* **Work to be completed**
What is needed here is a faithful repeat of every entry, with no character changed.

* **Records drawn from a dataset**

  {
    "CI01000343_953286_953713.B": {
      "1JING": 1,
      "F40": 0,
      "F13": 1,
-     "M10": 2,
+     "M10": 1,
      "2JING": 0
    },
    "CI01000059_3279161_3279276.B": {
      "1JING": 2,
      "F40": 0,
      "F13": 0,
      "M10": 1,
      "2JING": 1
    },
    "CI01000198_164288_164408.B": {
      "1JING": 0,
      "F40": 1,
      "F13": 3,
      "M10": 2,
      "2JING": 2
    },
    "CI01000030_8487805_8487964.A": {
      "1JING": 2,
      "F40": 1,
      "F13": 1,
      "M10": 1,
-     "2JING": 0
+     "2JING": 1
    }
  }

* **Output**
  {
    "CI01000343_953286_953713.B": {
      "1JING": 1,
      "F40": 0,
      "F13": 1,
-     "M10": 2,
+     "M10": 1,
      "2JING": 0
    },
    "CI01000059_3279161_3279276.B": {
      "1JING": 2,
      "F40": 0,
      "F13": 0,
      "M10": 1,
      "2JING": 1
    },
    "CI01000198_164288_164408.B": {
      "1JING": 0,
      "F40": 1,
      "F13": 3,
      "M10": 2,
      "2JING": 2
    },
    "CI01000030_8487805_8487964.A": {
      "1JING": 2,
      "F40": 1,
      "F13": 1,
      "M10": 1,
-     "2JING": 0
+     "2JING": 1
    }
  }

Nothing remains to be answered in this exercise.